From the Roman aqueducts to the Empire State Building, concrete is the most common manmade building material on the planet. It’s also one of the largest sources of industrial emissions: the red-hot kilns used to make cement (a primary ingredient of concrete) emit 5 percent of the world’s manmade carbon dioxide.

A new recipe for cement, developed by a team of scientists at the Massachusetts Institute of Technology, may change that. By picking apart the atomic structure of cement, they’ve found a tweak to the traditional formula for making cement that they claim will dramatically -- and inexpensively -- increase its strength and reduce the amount needed for construction projects.

The scientists are keeping the recipe secret while it is under review at a major scientific journal.

“Cement has a huge environment burden,” said MIT materials scientist Kristen Van Vliet. “By understanding this material at the nanoscale, we can change its structure to reduce the carbon dioxide associated with the material.”

Modern cement was first patented 186 years ago by British stone mason Joseph Aspdin, who heated limestone and clay in a stove, ground the mixture and added water to make a gray paste. He named the substance “Portland cement” because of its similarities to stone mined on England’s Isle of Portland.

Portland cement is now the standard across the globe: the United States consumed more than 90 million metric tons of it in 2008, according to the Portland Cement Association, and China’s appetite is well over 1 billion metric tons per year and growing.

Today’s industrial plants use giant kilns that can be 760 feet long to heat crushed stone to nearly 3,000 degrees Fahrenheit and make “clinker,” pellets approximately the size of tennis balls or softballs that are the fundamental component of cement.

This process also releases large amounts of greenhouse gases such as carbon dioxide. For every ton of clinker made, about half a ton of carbon dioxide is released by the breakdown of the calcium carbonate in the stone, said Gregg Marland, who tracks the cement industry’s emissions for the Carbon Dioxide Information Analysis Center at Oak Ridge National Laboratory in Tennessee.

Another 0.40-0.45 tons of gas per ton of clinker is released from coal and other fuels burned to heat the kilns, according to Hendrik van Oss, a commodities specialist who studies cement for the United States Geological Survey in Reston, Va.

“The cement industry has long been pointed out as a major industrial producer of carbon dioxide,” said van Oss. “It’s the biggest in the world once you get past the power plants.”

This industry has recently found itself subject to increasing environmental scrutiny.

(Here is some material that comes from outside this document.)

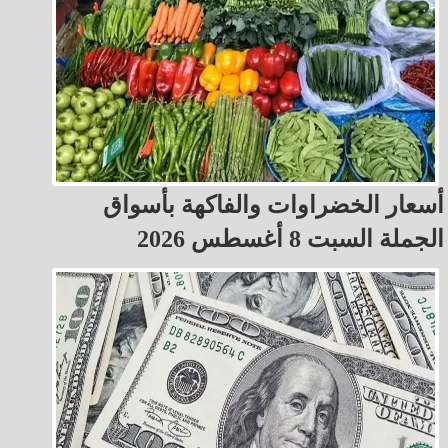
أسعار الخضراوات والفاكهة بأسواق
الجملة السبت 8 أغسطس 2026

Last year, the Environmental Protection Agency proposed new emissions rules that would for the first time limit the amount of mercury, acid gases and particulates that cement plants can emit.

Against this backdrop, a consortium of the world’s major cement companies came together to fund MIT’s Sustainability Hub.

These scientists started by taking a closer look at this low-tech material using a sophisticated technology normally applied to high-tech materials: atomic force microscopy. They dragged a sharp point -- which tapers to a tip a hundred thousand times smaller than a grain of sand -- across a sample of cement. The interaction between needle and cement revealed the messy structure of the material at the atomic scale.

The structure of cement is “like Jell-O,” said Van Vliet. “It’s a gel-like substance held together by water.” Cement isn’t as squishy as Jell-O, she explained, because the water can’t move around between the molecules of building material like it can in the colorful dessert.

Rouzbeh Shahsavari of the MIT team fed this structure into computer models. Like a baker tinkering with a cake recipe, he tweaked the composition of the cement in his simulations and tested the breaking strengths of new compositions. He then compared these results with real samples of cements produced by CIMPOR, a Portuguese cement company funding the scientists’ work.

“We found that a certain composition creates the maximum density and allows the water to hold all those chains of atoms together very tightly,” said Shahsavari, who presented this finding Dec. 1 at a meeting of the Materials Research Society in Boston, Mass.

This isn’t the first time the cement industry has played with the composition of cement. For decades, new ways to improve the strength and reduce the carbon footprint of cement have been tried -- adding slag (a byproduct of metal ore smelting) or fly ash (a glass-like powder and waste product of coal plants).

“There has been a lot of drive to innovate in the last 20 or 30 years,” said Julie Garbini of the Ready Mixed Concrete Research & Education Foundation, a member of the MIT consortium. “But [the MIT scientists’ work] would take cement to a whole new level.”

Other scientist have also developed new ideas for reformulating cement that have lead to the creation of new startup companies around the world. In England, for example, Novacem is creating cement that actually absorbs from the air as it hardens. Two companies in Australia, Calix and TecEco, are pursuing a similar idea of “carbon negative” cement using compounds that contain magnesium.

But the key advantage to MIT’s recipe is its simplicity. It substantially boosts the strength of the without using new ingredients. It requires no new infrastructure or costs.

For van Oss, economics is clearly a strong driver behind this research. Stronger cement means less cement in each unit of concrete. This should help cement plants better meet growing demand without spending money on building new facilities, he said.